If a city council in California wants to abandon the at-large method of electing councilmembers in favor of district elections, it should be able to do so without having to go to the voters. At least that's what state Senator Anthony Cannella is attempting to accomplish with his Senate Bill 493, which made its first committee hurdle last week.

Cannella is trying to spare cities the cost of an election when they are a moot point in this case; cities are forced to adopt district elections if voters reject district elections.

Cities, school districts and special districts are being forced to go with district elections as the result of lawsuits by minority groups who see them as a way of getting Latino and other candidates of protected classes elected to office.

On Monday, the Ceres City Council ordered an election for Nov. 4 to decide if Ceres needs to go to district elections.

SB 493 will allow city councils to approve an ordinance that changes its election method from at-large to district representation. Currently, this can only be done through expensive elections which are often held under threat of lawsuit. The city of Modesto fought the change and spent about $2 million fighting a lawsuit and had to switch any way.

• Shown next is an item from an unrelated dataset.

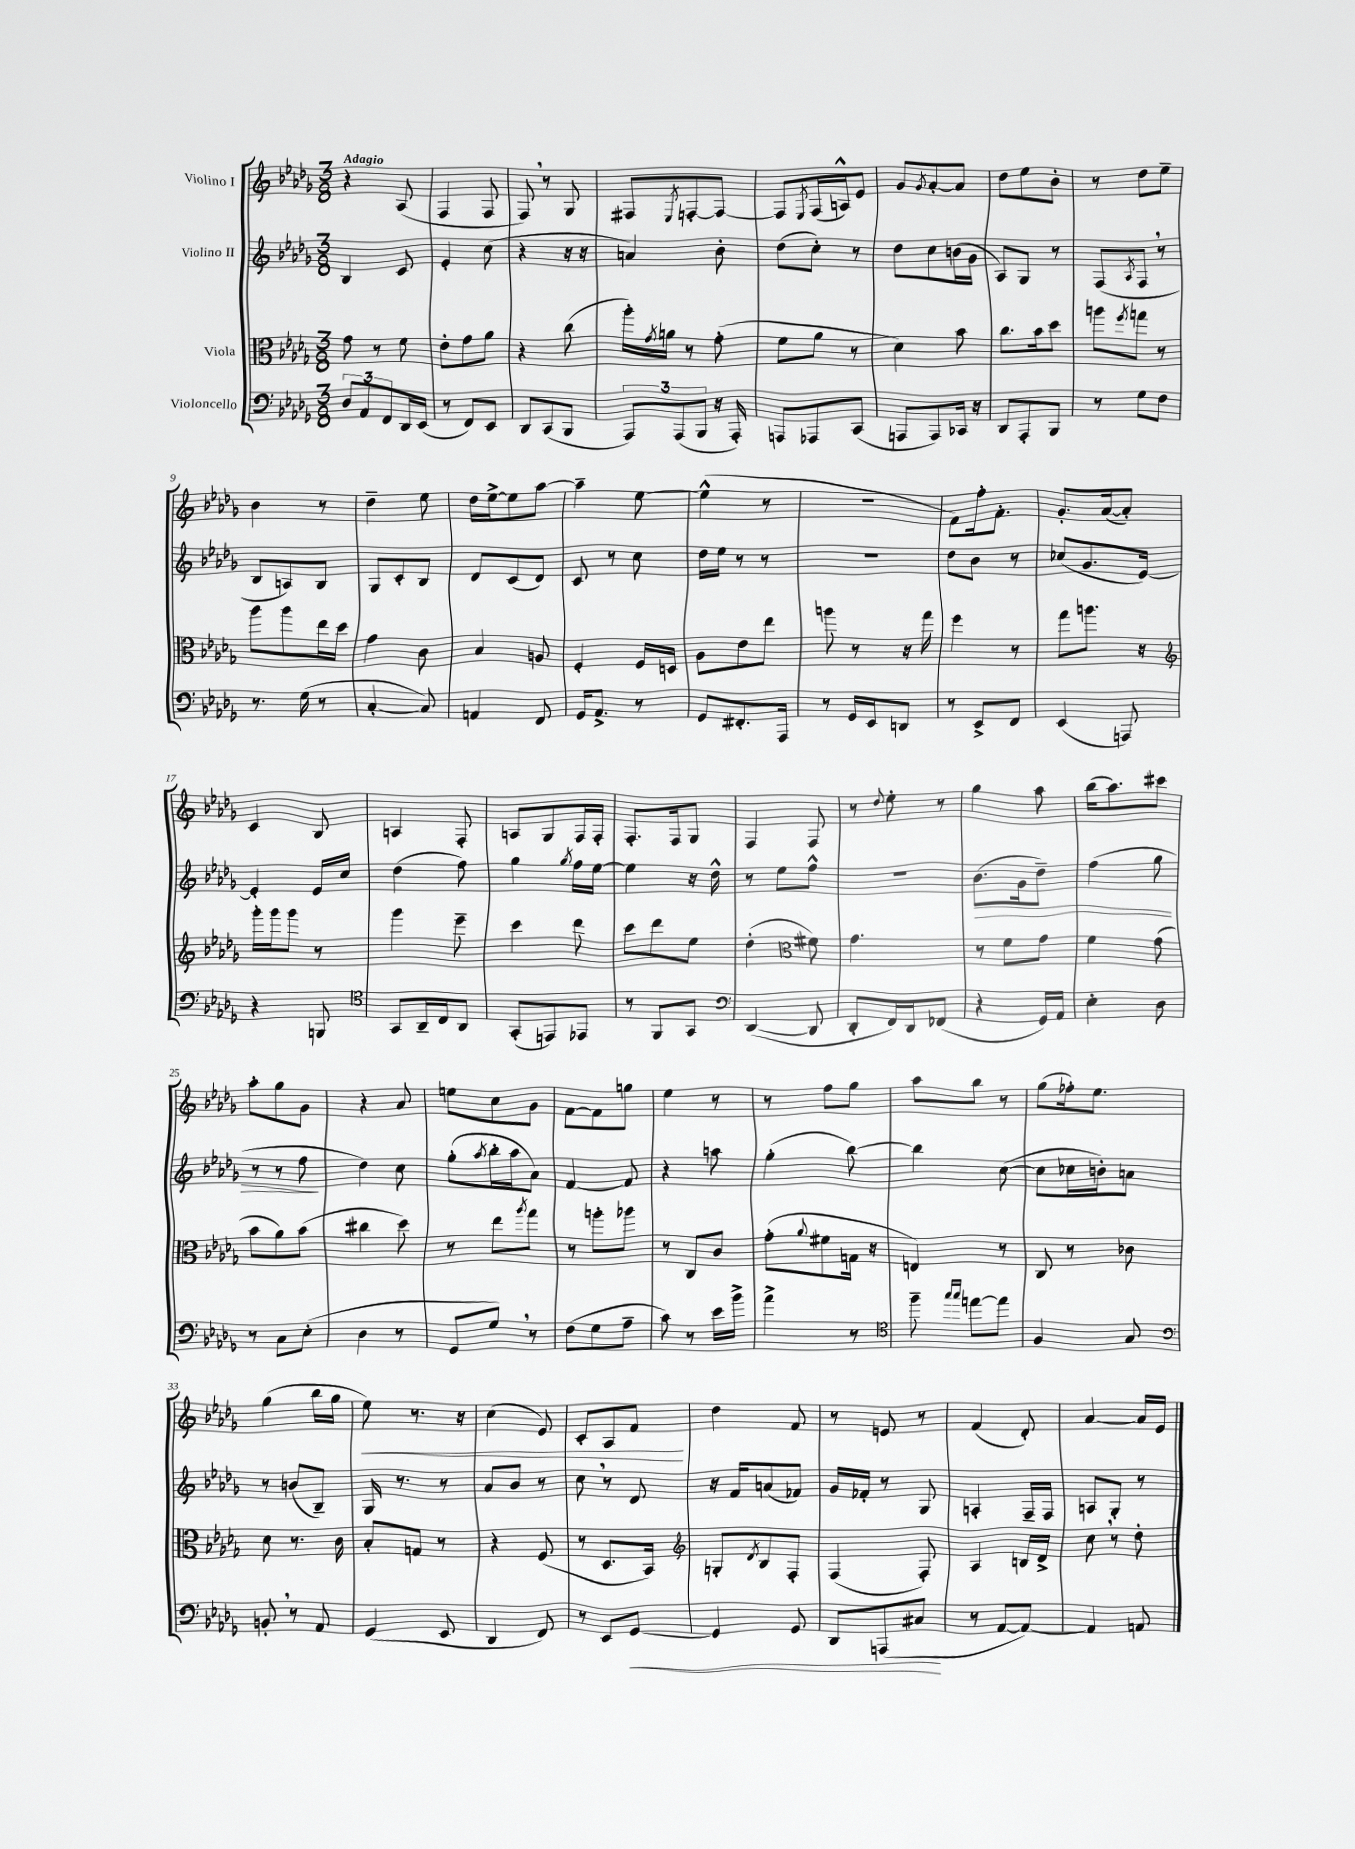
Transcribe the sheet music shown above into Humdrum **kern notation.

Cannella has been watching the drama unfold in Ceres, which has scheduled an election for November to see if voters approve of district elections. The council was told by a consultant that if voters reject the measure, the city still can be sued by groups who claim the city is violating the 2002 California Voting Rights Act.

The act makes it easy for groups to sue cities who don't ditch at-large elections. Consultant Doug Johnson, president of the National Demographics Corporation of Glendale, explained why Ceres and other cities and school districts are being forced to abandon at-large methods of selecting council members. He said the state's poorly-written act sets up cities for multi-million dollar lawsuits if they don't go to district elections regardless if there is no evidence of voting polarity.

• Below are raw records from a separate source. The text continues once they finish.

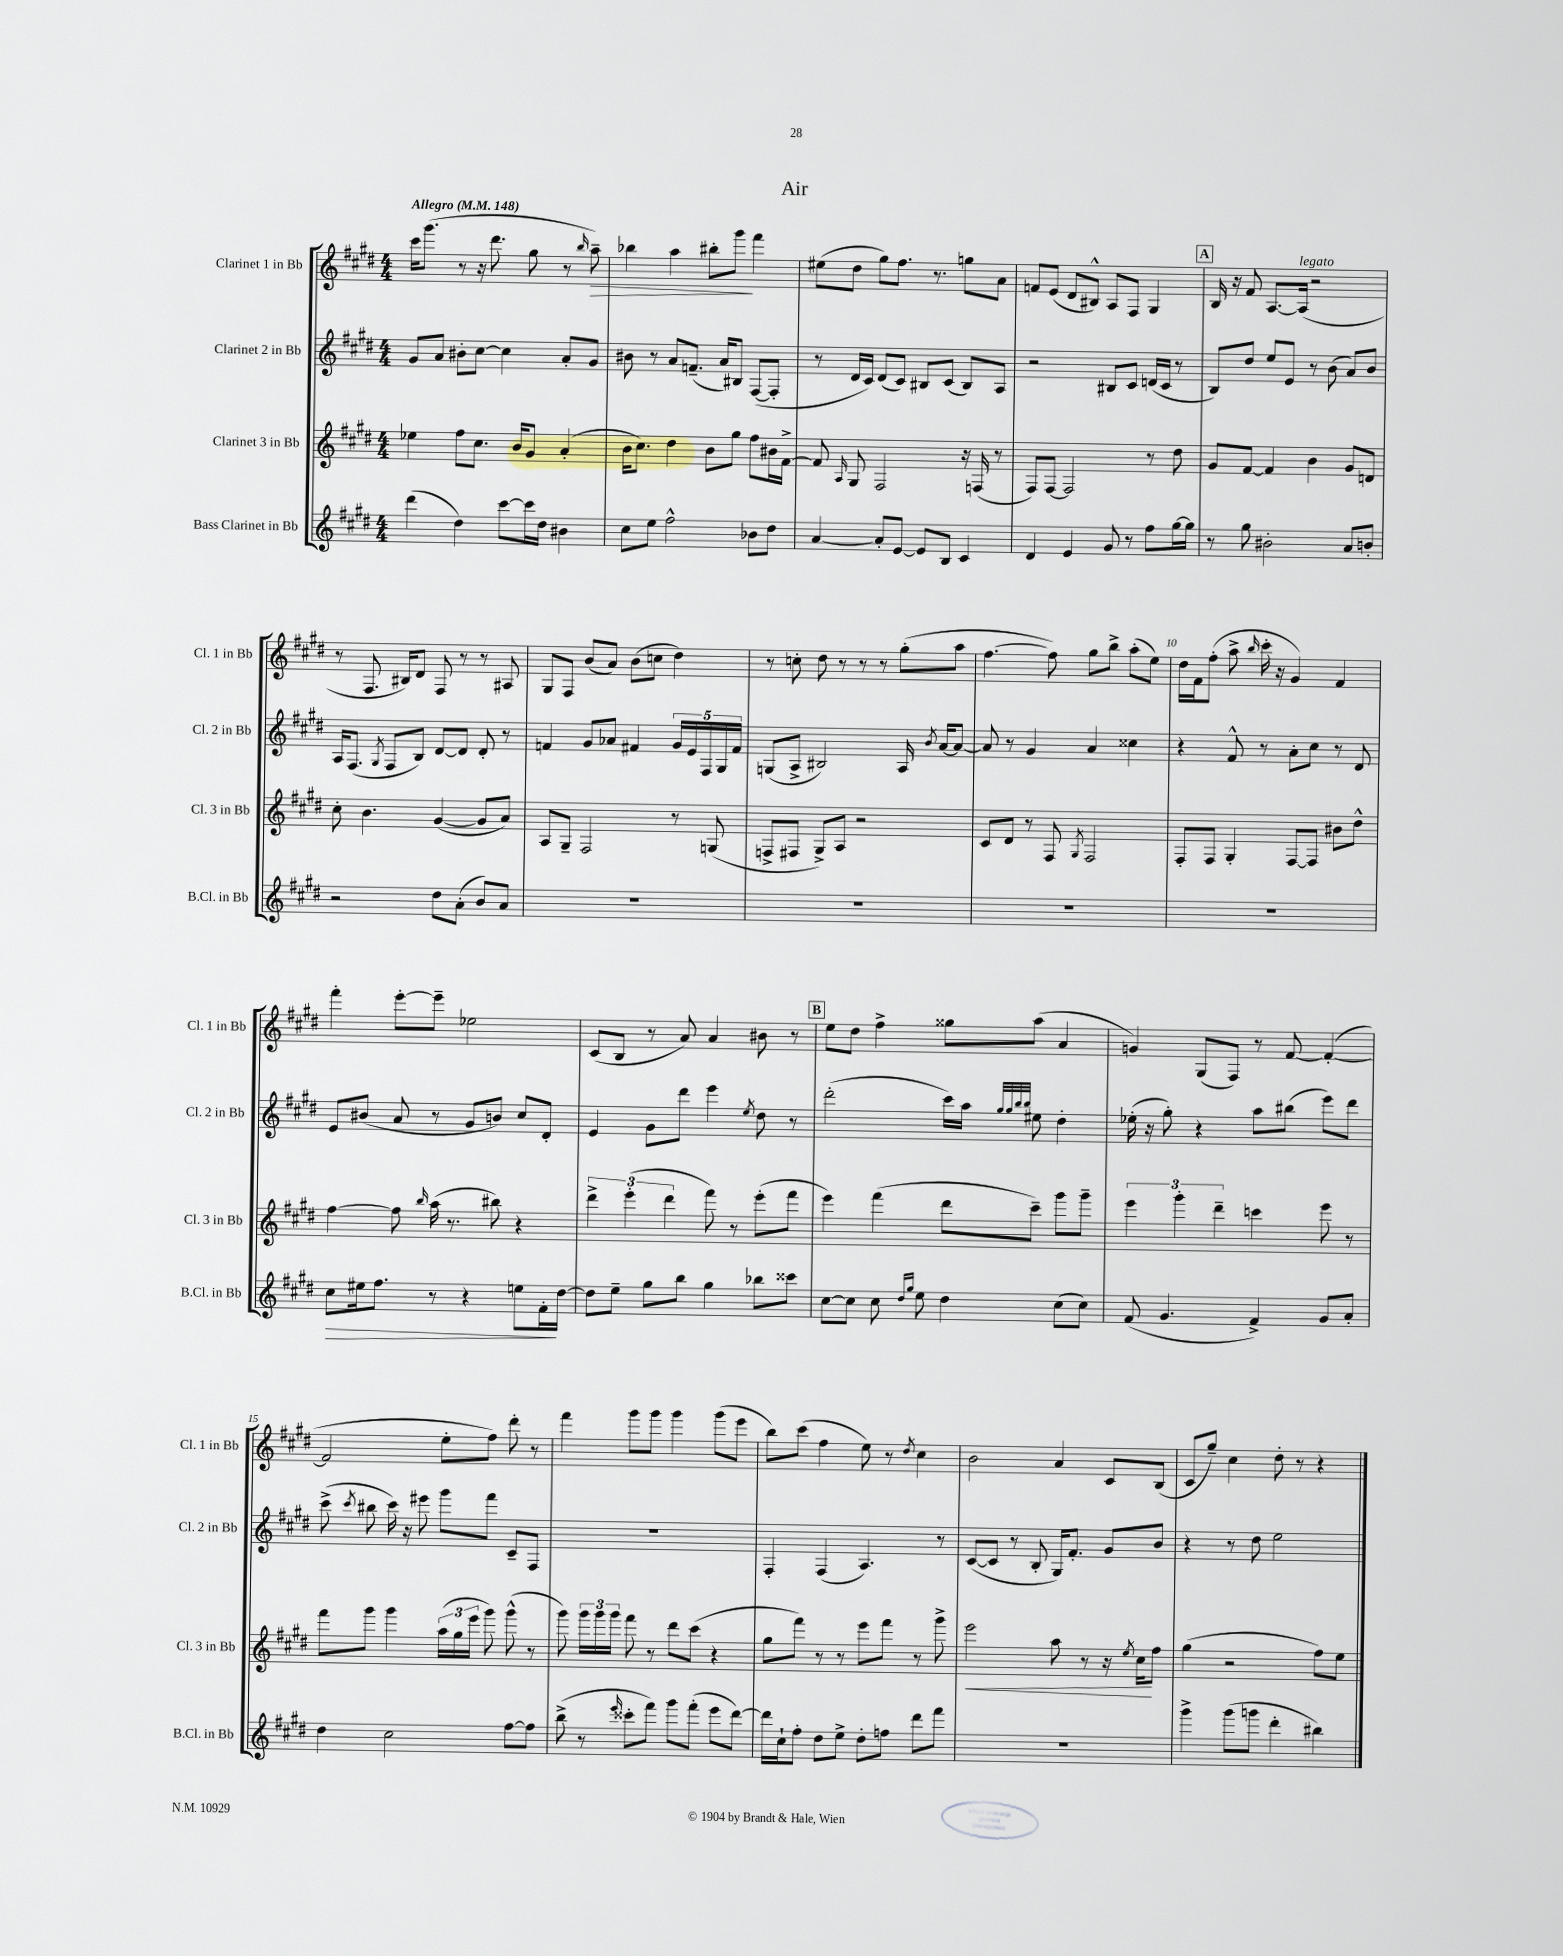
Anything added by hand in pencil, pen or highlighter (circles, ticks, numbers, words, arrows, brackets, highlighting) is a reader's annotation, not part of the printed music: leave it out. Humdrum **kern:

**kern	**kern	**kern	**kern
*staff4	*staff3	*staff2	*staff1
*clefG2	*clefG2	*clefG2	*clefG2
*k[f#c#g#d#]	*k[f#c#g#d#]	*k[f#c#g#d#]	*k[f#c#g#d#]
*M4/4	*M4/4	*M4/4	*M4/4
*MM148	*MM148	*MM148	*MM148
(4ddd#\	4ee-\	8g#/L	16ccc#\LK
.	.	.	(8.ggg#\J
.	.	8a/J	.
4dd#\)	8ff#\L	8b#'\L	8r
.	8.cc#\J	[8cc#\J	16r
.	.	.	8.ddd#\
[8ccc#\L	.	4cc#\]	.
.	16b/LK	.	.
16ccc#\]L	8g#/J	.	8gg#\
16dd#\JJ	.	.	.
4b#\	(4a'/	8a'/L	8r
.	.	.	16qqbb/
.	.	8g#/J	8aa~\)
=	=	=	=
8cc#\L	16b\LK	8b#\	4bb-\
.	8.cc#\J)	.	.
8ee\J	.	8r	.
2ff#^^\	4dd#\	8a/L	4aa\
.	.	(8.f~/J	.
.	8b\L	.	8bb#'\L
.	.	16a/LK)	.
.	8gg#\J	8B#/J	8ggg#\J
8b-\L	8ff#\L	([8F#/L	4fff#\
8dd#\J	16b#\L	8F#'/]J	.
.	[16f#^\JJ	.	.
=	=	=	=
[4a/	8f#/]	8r	(8ee#\L
.	16qqA/	.	.
.	8G#/	16d#/LL	8dd#\J
.	.	16c#/JJ)	.
8a'/]L	2F#/	(8d#/L	8gg#\L)
[8e/J	.	8c#/J)	8.ff#\J
8e/]L	.	8B#/L	.
.	.	.	8.r
8B/J	.	(8c#/J	.
4c#/	16r	8B#/L)	8gg\L
.	(16F/	.	.
.	8r	8A/J	8a\J
=	=	=	=
4d#/	8F#/L)	2r	8f/L
.	[8F#/J	.	(8e/J
4e/	2F#/]	.	8d#/L
.	.	.	8B#^^/J)
8g#/	.	8B#/L	8A/L
8r	.	8c#/J	8F#/J
8ff#\L	8r	(16d/LL	4G#/
.	.	16c#/JJ	.
[16gg#\L	8dd#\	8r	.
16gg#\]JJ	.	.	.
=	=	=	=
8r	8g#/L	8B/L)	16B/
.	.	.	16r
8gg#\	[8f#/J	8dd#/J	8f#/
2b#'\	4f#/]	8ee/L	[8.A/L
.	.	8e/J	.
.	.	.	(16A/]Jk
.	4b\	8r	2r
.	.	(8b\	.
8a/L	8g#/L	8a/L)	.
8b'/J	8d/J	8b/J	.
=	=	=	=
2r	8cc#'\	16A/LK	8r
.	.	(8.F#/J	.
.	4.b\	.	8.F#/
.	.	8qG#/	.
.	.	8F#/L	.
.	.	.	16B#/LK)
.	.	8B/J)	8d#/J
8dd#\L	([4g#/	[8d#/L	8F#/
(8a'\J	.	8d#/]J	8r
8b/L)	8g#/]L	8d#'/	8r
8a/J	8a/J)	8r	8A#/
=	=	=	=
1r	8A/L	4f/	8G#/L
.	8G#~/J	.	8F#/J
.	2F#/	8g#/L	(8b/L
.	.	8a-/J	8a/J)
.	.	4f#/	(8b\L
.	.	.	8cc\J
.	8r	20g#/LL	4dd#\)
.	.	20e/	.
.	.	20F#/	.
.	(8G/	.	.
.	.	20G#/	.
.	.	20f#/JJ	.
=	=	=	=
1r	8F^/L	(8G/L	8r
.	8F#/J	8A^/J	8cc'\
.	8G#^/L)	2B#/)	8dd#\
.	8A/J	.	8r
.	2r	.	8r
.	.	.	8r
.	.	16A/	(8gg#'\L
.	.	8qb/	.
.	.	[16a/LK	.
.	.	8a/_J	8aa\J
=	=	=	=
1r	8c#/L	8a/]	[4.ff#\
.	8d#/J	8r	.
.	8r	4g#/	.
.	8F#/	.	8ff#\])
.	8qG#/	.	.
.	2F#/	4a/	8gg#\L
.	.	.	8bb^\J
.	.	4cc##\	(8aa'\L
.	.	.	8ee\J)
=	=	=	=
1r	8F#'/L	4r	16dd#\LL
.	.	.	16f#\J
.	8F#/J	.	(8ff#'\J
.	4G#'/	8f#^^/	8aa^\
.	.	.	16qqbb/
.	.	8r	16ccc#'\
.	.	.	16r
.	[8F#/L	8a'\L	4g#/)
.	8F#/]J	8cc#\J	.
.	8b#\L	8r	4f#/
.	8dd#^^\J	8d#/	.
=	=	=	=
8cc#\L	[4ff#\	8e/L	4fff#'\
16ee#\k	.	(8b#/J	.
8.ff#\J	.	.	.
.	8ff#\]	8a/	[8eee'\L
.	16qqbb/	.	.
8r	(16aa\	8r	8eee~\]J
.	8.r	.	.
4r	.	8g#/L	2ee-\
.	8bb#\)	8b/J)	.
8ee\L	4r	8cc#/L	.
16f#'\L	.	8d#'/J	.
[16dd#\JJ	.	.	.
=	=	=	=
8dd#\]L	6ddd#^\	4e/	(8c#/L
8ee~\J	.	.	8B/J
.	(6eee'\	.	.
8gg#\L	.	8g#\L	8r
.	6ddd#\	.	.
8bb\J	.	8ddd#\J	8a/)
4gg#\	8fff#\)	4eee\	4a/
.	8r	.	.
.	.	8qee/	.
8bb-\L	(8eee'\L	8dd#\	8b#\
8ccc##\J	8fff#\J	8r	8r
=	=	=	=
[8cc#\L	4eee\)	(2ddd#'\	8ee\L
8cc#\]J	.	.	8dd#\J
8cc#\	(4fff#\	.	4ff#^\
16qqdd#/LL	.	.	.
16qqgg#/JJ	.	.	.
8ee\	.	.	.
4dd#\	8ddd#\L	16ccc#\LL)	8gg##\L
.	.	16aa\JJ	.
.	.	32qqgg#/LLL	.
.	.	32qqgg#/	.
.	.	32qqbb/	.
.	.	32qqbb/JJJ	.
.	8ccc#~\J)	8ee#\	(8aa\J
(8cc#\L	8ggg#\L	4dd#'\	4a/
8cc#\J)	8ggg#~\J	.	.
=	=	=	=
(8f#/	6eee\	(16ee-'\	4g/)
.	.	16r	.
4.g#/	.	8gg#'\)	.
.	6ggg#'\	.	.
.	.	4r	(8G#/L
.	6ddd#~\	.	.
.	.	.	8F#/J)
4f#^/)	4ccc\	8aa\L	8r
.	.	(8bb#\J	[8f#/
8g#/L	8eee\	8eee\L)	(4f#'/_
8a'/J	8r	8ddd#\J	.
=	=	=	=
4dd#\	8fff#\L	(8ccc#^\	2f#/]
.	.	8qccc#/	.
.	8ggg#\J	8bb#\	.
2cc#\	4ggg#\	16ccc#\)	.
.	.	16r	.
.	.	8eee#\	.
.	(24aa\LL	8ggg#\L	8ee'\L
.	24gg#\	.	.
.	24eee\JJ	.	.
.	8ggg#\)	8fff#\J	8ff#\J)
[8ff#\L	(8ggg#^^\	8c#~/L	8ddd#'\
8ff#\]J	8r	8F#/J	8r
=	=	=	=
(8bb^\	8ggg#\)	1r	4fff#\
8r	24ggg#\LL	.	.
.	24ggg#\	.	.
.	24ggg#\JJ	.	.
16qqeee/	.	.	.
8ccc##'\L	8fff#\	.	8ggg#\L
8fff#\J)	8r	.	8ggg#\J
8ggg#\L	8ddd#\L	.	4ggg#\
(8fff#'\J	(8ccc#\J	.	.
8eee\L	4r	.	(8ggg#\L
[8ddd#\J)	.	.	8eee\J
=	=	=	=
16ddd#\]LL	8gg#\L	4F#'/	8bb\L)
16cc#`\J	.	.	.
8ff#'\J	8fff#\J)	.	(8ccc#\J
8dd#\L	8r	(4F#/	4ff#\
8ee^\J	8r	.	.
8dd#'\L	8eee\L	4.A/)	8ee\)
8ff\J	8fff#\J	.	8r
.	.	.	8qdd#/
8ddd#\L	8r	.	4cc#\
8fff#\J	8ggg#^\	8r	.
=	=	=	=
1r	2eee\	([8c#/L	2b\
.	.	8c#/]J	.
.	.	8r	.
.	.	8B'/	.
.	8aa\	16G#/LK)	4a/
.	.	8.f#'/J	.
.	8r	.	.
.	16r	8g#/L	8c#/L
.	8qee/	.	.
.	16cc#\LK	.	.
.	8ff#\J	8b/J	(8B/J
=	=	=	=
4ggg#^\	(4gg#\	4r	8c#/L
.	.	.	8gg#~/J)
(8ggg#\L	2r	8r	4cc#\
8ggg\J	.	8dd#\	.
4ddd#'\	.	2ee\	8dd#'\
.	.	.	8r
4bb#\)	8ff#\L)	.	4r
.	8ee\J	.	.
==	==	==	==
*-	*-	*-	*-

Johnson said going to district elections "is not an admission of guilt" that candidates of a "protected class" have been disadvantaged in getting elected to office.

"It's the federal law that governs how the lines are drawn and really what it says is if you have a neighborhood that is heavily, what the law calls a protected class - so Latinos, African-Americans, Native Americans or Asian-Americans, any of those four groups - you can't divide it in a way that would reduce their ability to elect their preferred candidates. You also can't draw the lines to pack all Latinos into one seat if they're spread out or if there's enough to have a lot of influence on two seats."

Cannella's bill was heralded by Maggie Mejia, president of the Latino Community Roundtable.

"This bill will save cities and taxpayers time and money by stopping costly lawsuits before they start," she said.